Python attribute access (e.g. self.value): Visible to sys.settrace (opcode events LOAD_ATTR, STORE_ATTR). DPOR and bytecode exploration both see these.

Python-level socket calls (e.g. sock.send(data)): Visible to sys.settrace (the Python call) and to monkey-patched wrappers. Both DPOR and bytecode exploration can detect these.

C-extension socket calls from Python (e.g. socket.socket.send(data)): Invisible to sys.settrace (the C function runs atomically from Python’s perspective). Visible to sys.setprofile (fires 'c_call' before the C function runs) and to LD_PRELOAD (intercepts the underlying libc call).

C-extension internal calls (e.g. libpq calling libc send() inside PQexec()): Invisible to sys.settrace, sys.setprofile, and monkey-patching. Visible only to LD_PRELOAD, which intercepts at the libc level regardless of who called it. DPOR consumes these events via IOEventDispatcher_PreloadBridge (see note above). The bytecode explorer does not consume them but may still find the race through random scheduling.

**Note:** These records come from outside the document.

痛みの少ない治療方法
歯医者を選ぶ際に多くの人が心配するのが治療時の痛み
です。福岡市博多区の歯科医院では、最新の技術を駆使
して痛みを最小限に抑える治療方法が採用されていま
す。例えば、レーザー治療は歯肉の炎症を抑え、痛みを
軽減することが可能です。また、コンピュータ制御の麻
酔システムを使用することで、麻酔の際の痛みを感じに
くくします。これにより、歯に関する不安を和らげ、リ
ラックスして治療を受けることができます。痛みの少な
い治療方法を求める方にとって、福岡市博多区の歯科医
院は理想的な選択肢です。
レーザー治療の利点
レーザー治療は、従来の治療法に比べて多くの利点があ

C-level iteration (e.g. list(od.keys()) while another thread calls od.move_to_end()): DPOR treats each C call as a single atomic operation. Under PEP 703 (free-threaded Python), C functions that iterate via PyIter_Next acquire and release the per-object lock on each element, so another thread can mutate the collection between iterations. When both sides of a race are single C opcodes, no bytecode-level tool can expose the interleaving. This affects itertools combinators, list()/tuple() on dict views, OrderedDict.move_to_end() during iteration, and similar patterns. See PEP-703-REPORT.md for worked examples.

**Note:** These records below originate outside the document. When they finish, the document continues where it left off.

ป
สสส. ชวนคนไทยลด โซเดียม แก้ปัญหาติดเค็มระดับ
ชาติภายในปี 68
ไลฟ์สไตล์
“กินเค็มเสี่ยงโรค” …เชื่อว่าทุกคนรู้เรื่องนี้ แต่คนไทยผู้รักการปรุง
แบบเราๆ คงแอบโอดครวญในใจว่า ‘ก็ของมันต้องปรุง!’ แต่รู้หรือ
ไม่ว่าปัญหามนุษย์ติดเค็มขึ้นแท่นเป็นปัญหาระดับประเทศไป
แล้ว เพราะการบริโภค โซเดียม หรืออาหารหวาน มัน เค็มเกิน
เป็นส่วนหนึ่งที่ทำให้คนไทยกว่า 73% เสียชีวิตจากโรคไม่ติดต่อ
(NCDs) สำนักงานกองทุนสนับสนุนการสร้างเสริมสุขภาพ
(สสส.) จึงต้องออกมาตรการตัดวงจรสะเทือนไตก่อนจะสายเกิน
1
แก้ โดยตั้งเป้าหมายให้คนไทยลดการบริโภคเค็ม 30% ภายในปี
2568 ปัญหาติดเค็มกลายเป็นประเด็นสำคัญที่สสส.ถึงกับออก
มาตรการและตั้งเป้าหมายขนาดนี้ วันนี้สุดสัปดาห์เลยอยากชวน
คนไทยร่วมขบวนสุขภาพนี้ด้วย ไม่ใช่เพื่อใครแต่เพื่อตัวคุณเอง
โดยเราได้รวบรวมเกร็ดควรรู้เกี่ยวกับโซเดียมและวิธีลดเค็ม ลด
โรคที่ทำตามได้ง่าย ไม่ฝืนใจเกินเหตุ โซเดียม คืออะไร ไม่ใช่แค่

External server state (e.g. a row in PostgreSQL): The socket-level conflict (two threads talking to 127.0.0.1:5432) is visible to LD_PRELOAD, and DPOR explores reorderings of all database I/O between the two threads. This is a coarse but useful signal — DPOR can’t distinguish a SELECT on table A from an UPDATE on table B, but it suffices to find lost-update races (see SQLAlchemy Lost-Update Race Condition). The underlying row-level conflict is invisible to any client-side instrumentation; only the database server knows which rows are being accessed. For precise control over database-level races, use trace markers with manual scheduling.